Game-changing shit like Diplomacy and Stealth use the same resolution system as completely inconsequential shit like...

>game-changing shit like Diplomacy and Stealth use the same resolution system as completely inconsequential shit like Climbing and Basket Weaving

Basket weaving saves lives
Anyone who ever fought a fey-creature knows that

Obligatory but completely unironic "Have you tried not playing DnD" response.

Or, you could stop playing a game that's almost 20 years old and notoriously bad.

And other things said by people who have never played roleplaying games

Name a system where that isn't the case.

The Dark Eye, there's a thread up right now.
Basically skills have different categories which cost different amounts of XP to level. Craft skills, as well as Languages et cetera are rather cheap, whereas combat skills are pretty costly.

This game is so obscure that I can't even find this alleged thread.

Still the same resolution, which is what this thread is about.

Weirdly enough, TSR-era D&D doesn't use the same resolution system for that stuff.

Especially if you go back to OD&D, where diplomacy is a 2d6 reaction table with adjustments, stealth is a 33% surprise check, and climbing and basket weaving are roleplaying.

I'd just chalk it up to universal mechanics eating up subsystems, I guess, except WotC never made a good alternative to the reaction tables so who the fuck even knows anymore.

Also, of course, Craft(Basket Weaving) is a lot more complex and drawn-out than Stealth or Diplomacy because why the fuck not.

well, for starters 4e and 5e rolled everything strength related into athletics, so it's also jumping, running, swimming, etc. to make it more valuable, so it's not like it's even an issue with all of D&D.

Burning Wheel is the only one I can think of.

A number of narrative games where skills like Climbing and Basketweaving are as narratively relevant and game-changing as Diplomacy and Stealth?

>inb4 "not real rpgs"

>Name a system where that isn't the case.

3.PFag BTFO

Now I’m trying to picture Dogs in the Vineyard where a player is using basket weaving to uncover a demon in an old lady social club.

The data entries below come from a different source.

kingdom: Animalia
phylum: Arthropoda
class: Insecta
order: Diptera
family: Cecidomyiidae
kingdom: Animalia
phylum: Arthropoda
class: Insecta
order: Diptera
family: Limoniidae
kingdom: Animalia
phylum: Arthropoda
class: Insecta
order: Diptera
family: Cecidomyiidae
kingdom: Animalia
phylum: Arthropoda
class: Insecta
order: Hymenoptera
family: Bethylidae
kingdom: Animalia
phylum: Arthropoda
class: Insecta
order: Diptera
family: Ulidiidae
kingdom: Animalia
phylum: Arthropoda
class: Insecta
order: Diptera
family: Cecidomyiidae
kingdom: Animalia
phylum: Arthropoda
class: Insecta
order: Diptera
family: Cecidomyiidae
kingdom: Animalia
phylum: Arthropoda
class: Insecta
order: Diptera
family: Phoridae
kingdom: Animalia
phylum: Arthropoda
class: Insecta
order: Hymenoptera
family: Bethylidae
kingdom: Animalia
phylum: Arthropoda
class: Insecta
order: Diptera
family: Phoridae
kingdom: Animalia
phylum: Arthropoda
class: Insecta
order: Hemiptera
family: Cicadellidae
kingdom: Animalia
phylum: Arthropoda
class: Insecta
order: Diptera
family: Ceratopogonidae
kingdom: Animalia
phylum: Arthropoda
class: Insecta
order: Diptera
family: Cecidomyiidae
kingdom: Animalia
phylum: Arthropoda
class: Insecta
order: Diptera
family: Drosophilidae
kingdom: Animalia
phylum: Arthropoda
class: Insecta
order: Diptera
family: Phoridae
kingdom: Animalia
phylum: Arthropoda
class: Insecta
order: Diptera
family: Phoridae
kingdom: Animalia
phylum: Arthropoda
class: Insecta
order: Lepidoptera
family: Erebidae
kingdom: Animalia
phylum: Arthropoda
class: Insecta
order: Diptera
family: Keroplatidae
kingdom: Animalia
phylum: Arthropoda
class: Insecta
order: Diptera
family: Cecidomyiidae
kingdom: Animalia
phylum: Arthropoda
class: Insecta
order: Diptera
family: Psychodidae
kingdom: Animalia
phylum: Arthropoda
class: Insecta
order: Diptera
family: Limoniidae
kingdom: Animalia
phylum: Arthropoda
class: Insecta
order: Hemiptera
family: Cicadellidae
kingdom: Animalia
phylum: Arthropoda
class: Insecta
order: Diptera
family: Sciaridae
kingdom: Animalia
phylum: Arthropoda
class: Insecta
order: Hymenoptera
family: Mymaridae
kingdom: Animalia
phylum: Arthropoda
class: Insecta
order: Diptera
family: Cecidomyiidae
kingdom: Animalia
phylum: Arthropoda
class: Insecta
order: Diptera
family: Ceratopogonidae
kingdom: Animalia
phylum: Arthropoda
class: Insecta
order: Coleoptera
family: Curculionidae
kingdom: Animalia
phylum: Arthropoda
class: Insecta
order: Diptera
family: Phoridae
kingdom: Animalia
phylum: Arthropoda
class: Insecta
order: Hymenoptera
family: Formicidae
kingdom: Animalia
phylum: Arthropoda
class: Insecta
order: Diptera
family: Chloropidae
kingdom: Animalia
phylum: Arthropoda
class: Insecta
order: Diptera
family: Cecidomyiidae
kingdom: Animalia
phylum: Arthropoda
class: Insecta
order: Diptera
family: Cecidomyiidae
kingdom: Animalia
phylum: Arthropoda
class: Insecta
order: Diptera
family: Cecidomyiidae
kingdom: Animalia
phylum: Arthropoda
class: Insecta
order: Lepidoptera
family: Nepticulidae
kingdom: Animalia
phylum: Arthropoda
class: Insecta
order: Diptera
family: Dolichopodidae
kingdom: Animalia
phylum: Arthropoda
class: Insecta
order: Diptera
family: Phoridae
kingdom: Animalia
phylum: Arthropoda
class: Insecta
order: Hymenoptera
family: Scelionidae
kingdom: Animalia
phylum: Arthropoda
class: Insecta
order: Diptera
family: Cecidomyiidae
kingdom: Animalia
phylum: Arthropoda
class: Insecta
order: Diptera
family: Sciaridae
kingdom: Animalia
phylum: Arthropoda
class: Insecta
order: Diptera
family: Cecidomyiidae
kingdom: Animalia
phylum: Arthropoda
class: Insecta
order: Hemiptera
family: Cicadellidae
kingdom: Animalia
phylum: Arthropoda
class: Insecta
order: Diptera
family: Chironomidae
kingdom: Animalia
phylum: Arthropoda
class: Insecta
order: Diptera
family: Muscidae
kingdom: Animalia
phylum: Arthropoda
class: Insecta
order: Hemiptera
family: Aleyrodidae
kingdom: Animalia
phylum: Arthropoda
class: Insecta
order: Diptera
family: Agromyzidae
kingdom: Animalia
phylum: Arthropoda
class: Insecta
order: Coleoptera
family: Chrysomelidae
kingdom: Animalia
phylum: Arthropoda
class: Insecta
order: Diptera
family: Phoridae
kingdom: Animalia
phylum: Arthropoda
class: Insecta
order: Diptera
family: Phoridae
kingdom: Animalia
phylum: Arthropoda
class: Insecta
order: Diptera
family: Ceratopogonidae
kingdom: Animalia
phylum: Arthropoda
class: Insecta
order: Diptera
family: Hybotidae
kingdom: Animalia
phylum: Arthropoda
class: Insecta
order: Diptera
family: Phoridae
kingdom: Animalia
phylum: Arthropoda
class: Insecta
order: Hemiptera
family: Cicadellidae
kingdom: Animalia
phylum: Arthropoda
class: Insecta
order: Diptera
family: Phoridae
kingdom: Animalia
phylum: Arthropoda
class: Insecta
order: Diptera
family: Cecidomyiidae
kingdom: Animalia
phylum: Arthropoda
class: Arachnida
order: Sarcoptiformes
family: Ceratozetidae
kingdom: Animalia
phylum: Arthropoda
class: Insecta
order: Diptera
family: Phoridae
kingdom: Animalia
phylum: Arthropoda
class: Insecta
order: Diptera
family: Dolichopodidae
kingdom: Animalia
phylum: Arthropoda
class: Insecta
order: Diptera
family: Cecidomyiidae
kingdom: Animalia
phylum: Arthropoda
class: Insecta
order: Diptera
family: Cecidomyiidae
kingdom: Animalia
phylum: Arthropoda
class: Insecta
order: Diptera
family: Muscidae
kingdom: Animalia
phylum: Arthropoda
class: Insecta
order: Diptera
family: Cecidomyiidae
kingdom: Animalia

>Implying DnD 5e isn't just as bad and doesn't have just as many complete and utter fags in their playerbase.

One system was named in all of those posts.

No? You still resolve athletic shit and basket weaving shit and stealth shit and diplomatic shit in the exact same manner.

Its original title is "Das schwarze Auge" and it is the RPG with the largest community in Germany. It is akin to D&D her, in that regard that it is easiest to find a group for it and nearly anybody (including people that hate it) who plays RPGs at all has at least played it once.

I guess I see your point.

If you do "more important" shit in 4e, that usually can/should be handled by a skill challenge.

So if it's just vaulting over a wall or asking for a price cut from a merchant that's a single athletics/diplomacy.

If you want to climb a mountain while carrying the rest of your group on your back because they are all damn sissies, it's a skill challenge (though admittedly, the others should also participate, but for once the STR/CON fighter will be shining out of combat), just like trying to convince a king that he really should lend you his army/magic items/etc.

That’s not true. In 5e you just weave a basket of your character knows how, stealth is rolled against a passive or active check, and diplomacy is rolled against a target number.

Three different resolutions for three different rolls.

You might not believe this, but having a consistent conflict resolution system is a good thing.

>Now I’m trying to picture Dogs in the Vineyard where a player is using basket weaving to uncover a demon in an old lady social club.
I had more or less the same thought, because that's a perfectly viable situation in DitV.

That's not really correct, though?

Going through the quotes in order:
>The Dark Eye (a.k.a. Das Schwarze Auge)
>TSR-era D&D (i.e. OD&D, Basic, AD&D 1E & 2E)
>D&D 4E & 5E
>Burning Wheel
>"A number of narrative games" - no actual named system
That's at least two non-D&D systems called out, two other D&D editions explicitly named, some number of other D&D editions not named but given enough information to infer, and a post that doesn't really name any specifics.

So, at the very least, four systems were named in all of those posts.